Нас там было пятеро. Мы зажались меж бортов БМП, укрывавших нас от перекрёстного огня. Я подполз к солдату с окровавленной головой, который одиночными выстрелами палил по зелёнке, в которой, казалось, никого не было.
- Что случилось?! - Крикнул я.
Он обернулся, но длинная очередь, раздавшаяся сзади, больно ударившая по барабанным перепонкам, заглушила мой вопрос. Я махнул рукой. Только сейчас я понял, что не знаю, что делать. Пули грохотали по броне, выбивая из неё кусочки краски и стали, отлетая в стороны, казалось, что они льются непрерывным потоком, словно вода, высунуться было невозможно. Я пробежался взглядом по остальным: здесь был наш водитель, прапорщик, ещё кто-то, с моей машины не было никого. Перед глазами вновь встал её пылающий остов и тела, лежащие на земле; они все погибли, все, один я выжил. Оставшиеся же, прижимаясь к броне, палили куда-то из-за носа и кормы машин. Рядовой, сидевший у носа, взглянул на меня, и я увидел злобу в его глазах, злобу и ужас. Он поменял магазин, дёрнул затвор и начал осторожно выглядывать из-за борта. В одно мнгновение он оказался на земле. Я видел, как дёргались его ноги, как струилась по голове алая кровь, его открытые, всё ещё полные злобы, глаза смотрели в небо, а губы, растянувшись в предсмертном оскале, открывали окровавленные, пожелтевшие зубы.
Схватив автомат, я, на четвереньках. Подбежал туда и, мельком взглянув на агонизирующее тело, дал очередь из-за стального борта. Пули впивались в землю, проносились мимо с противным визгом, врезались в броню, напоминая стальные дождевые капли. Пальба уже не оглушала, уши были заложены, и окружающий мир, в отношении звуков, свёлся на одной лишь стрельбе.

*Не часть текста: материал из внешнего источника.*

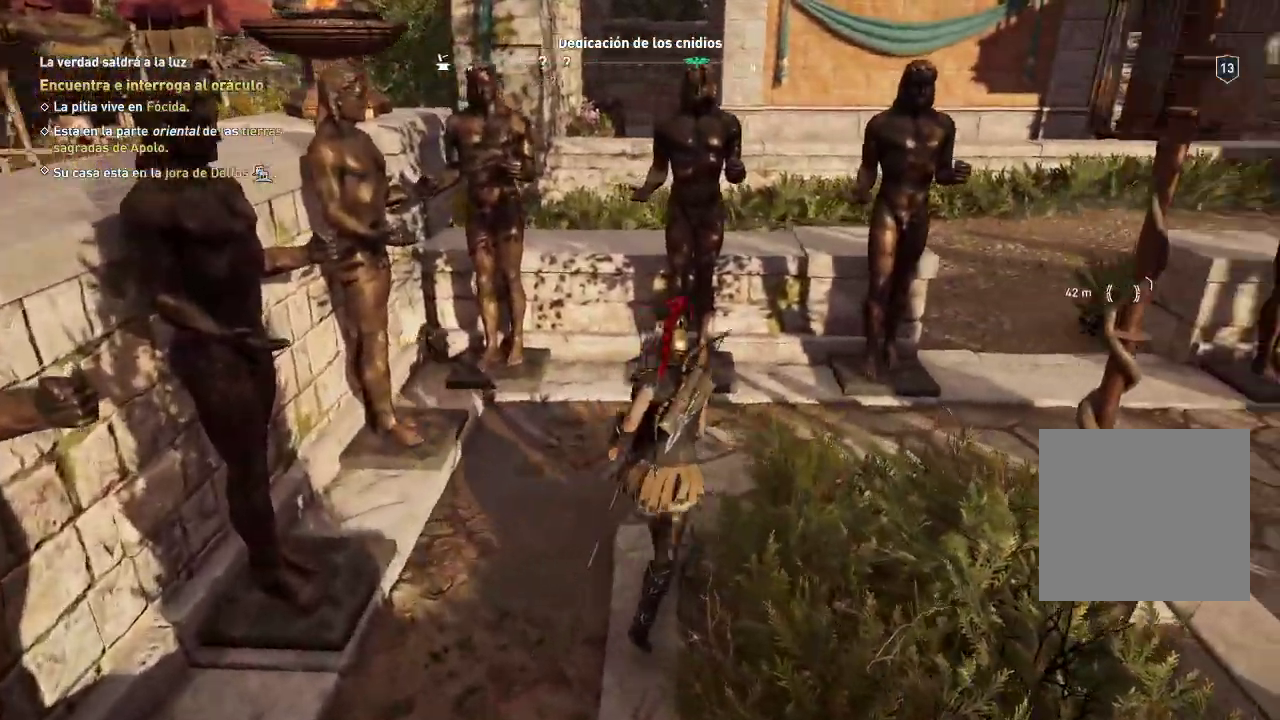
{"buttons": [], "left_stick": "up-right", "right_stick": "right", "events": []}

Из кустов торчал кузов второго Зила, он не горел, но тент его был разорван в клочья, а борта валялись вокруг мелкой щепой. Щепки, бачки, ящики, оружие, распластанные на земле тела, валялись в облаках серой пыли, словно часть ландшафта. По нам стреляли со склонов, с двух сторон. Били пулемёты, автоматы и снайпер, может несколько. Пару раз одиночные пули впились в броню прямо над моей головой, что заставило меня прижаться к земле. Что удивительно, я почти не чувствовал страха, был лишь кураж, странное возбуждение, прибавлявшее сил, убивающее страх. Я выпускал по склонам короткие очереди, пытаясь сквозь пыль засечь вспышки выстрелов и фигуры духов, изредка мелькавшие чёрными тенями меж кустов и деревьев.

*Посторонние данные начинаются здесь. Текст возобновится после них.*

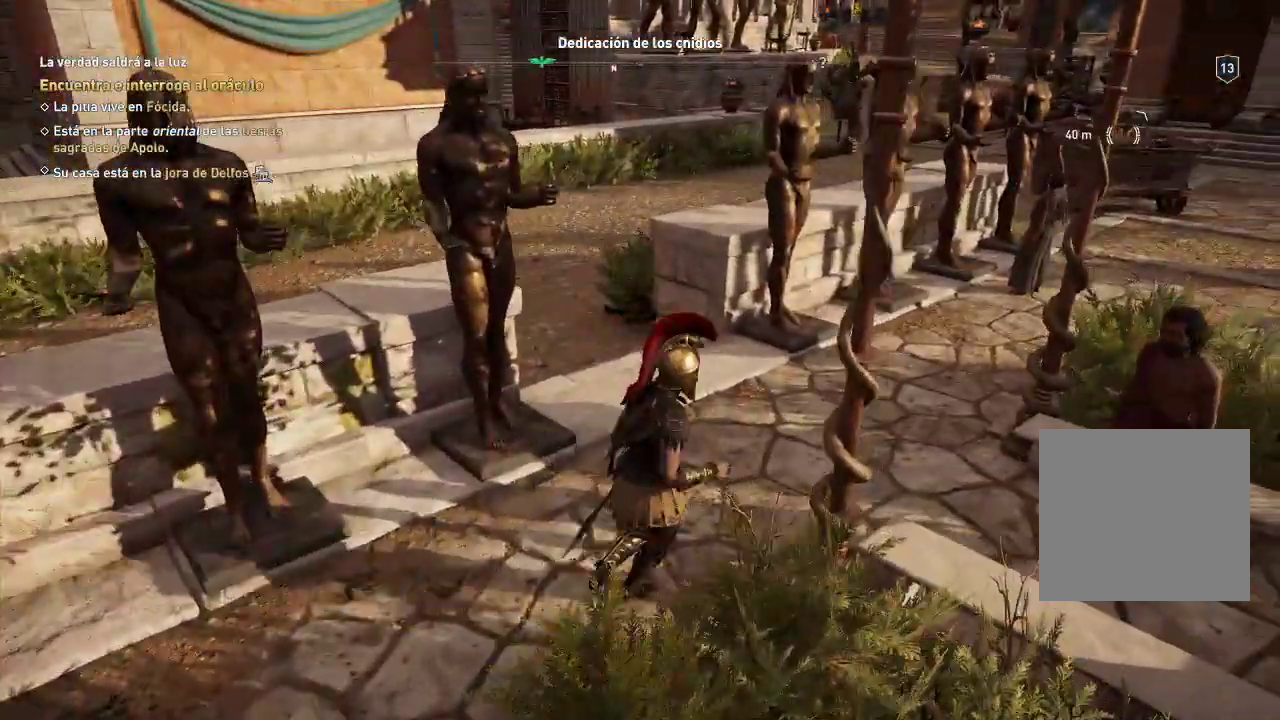
{"buttons": [], "left_stick": "up-right", "right_stick": "right", "events": []}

Проблем с патронами у нас пока не было. Кто-то выгреб из "бэхи" запас боеприпасов, и магазины, вперемешку с патронами, россыпью лежали на земле. Не знаю, сколько прошло времени, время здесь утратило сой нормальный смысл. Каждый из нас находился в своём маленьком кусочке пространства, ограниченном клочком земли, куском брони и противником. У каждого из нас был собственный мир и собственное время. Обернувшись, чтобы сменить магазин, я увидел, что прапорщик катается по земле, схватившись руками за бедро, вторая пуля попала ему в плечо, третья под горло, прижав его, уже мёртвое тело, к земле. Это произошло быстро, мнгновенно, пока я поворачивал голову. Вернувшись в "свой мир", я сменил магазин, дёрнул затвор и дал несколько очередей в облако пыли, поднятое взрывом ВОГа, осколки которого мелким дождиком осыпались на броню.

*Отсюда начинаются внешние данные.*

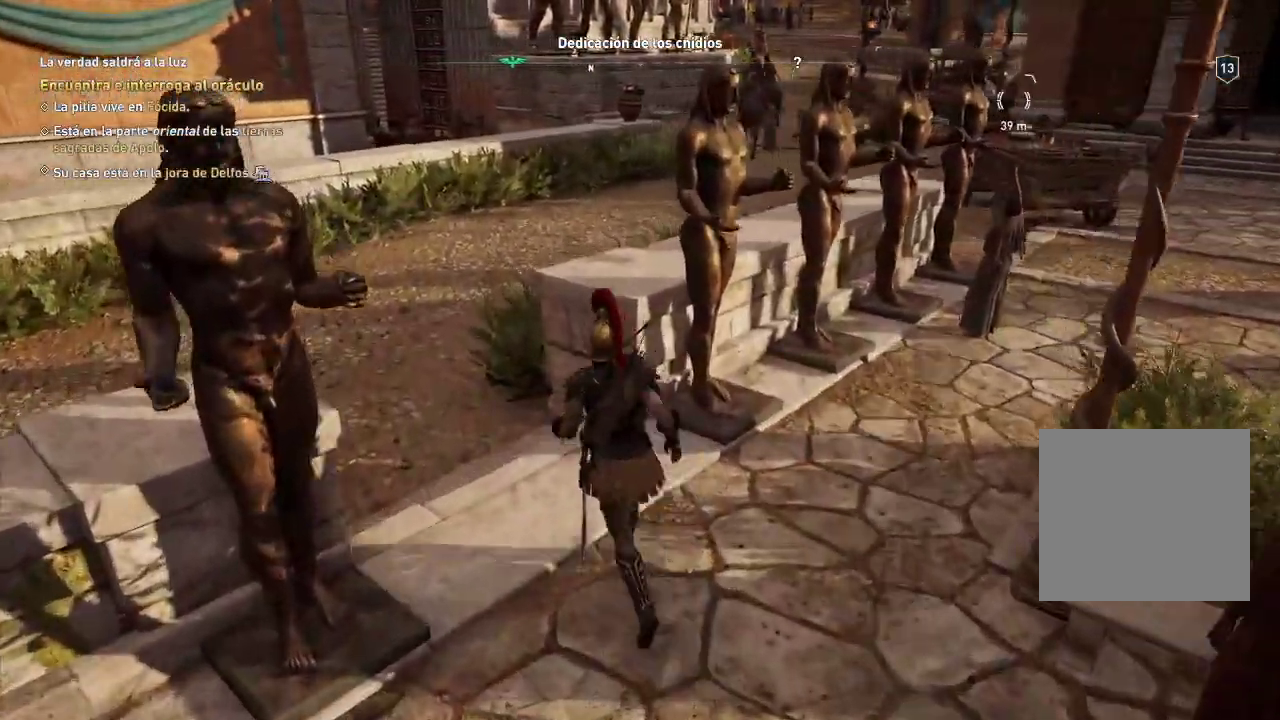
{"buttons": [], "left_stick": "up-right", "right_stick": "right", "events": []}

Пыль рассеялась, и я, вдруг, с пугающей чёткостью увидел человеческую фигуру с гранатомётом на плече. Он высунулся из какой-то ямы, казалось, совсем не боясь быть замеченным. Вскинув автомат, я дал по нему длинную очередь, но пули прошли мимо, оставив лишь несколько всплесков чёрной земли, а в следующую секунду воздух пронзила белая полоса, и что-то горячее ударило в лицо, казалось, разорвав мою голову на куски. Рухнув на спину, я обхватил её руками. Я ничего не слышал, не видел, а тело моё скрючила ужасная боль, пронзившая каждый нерв.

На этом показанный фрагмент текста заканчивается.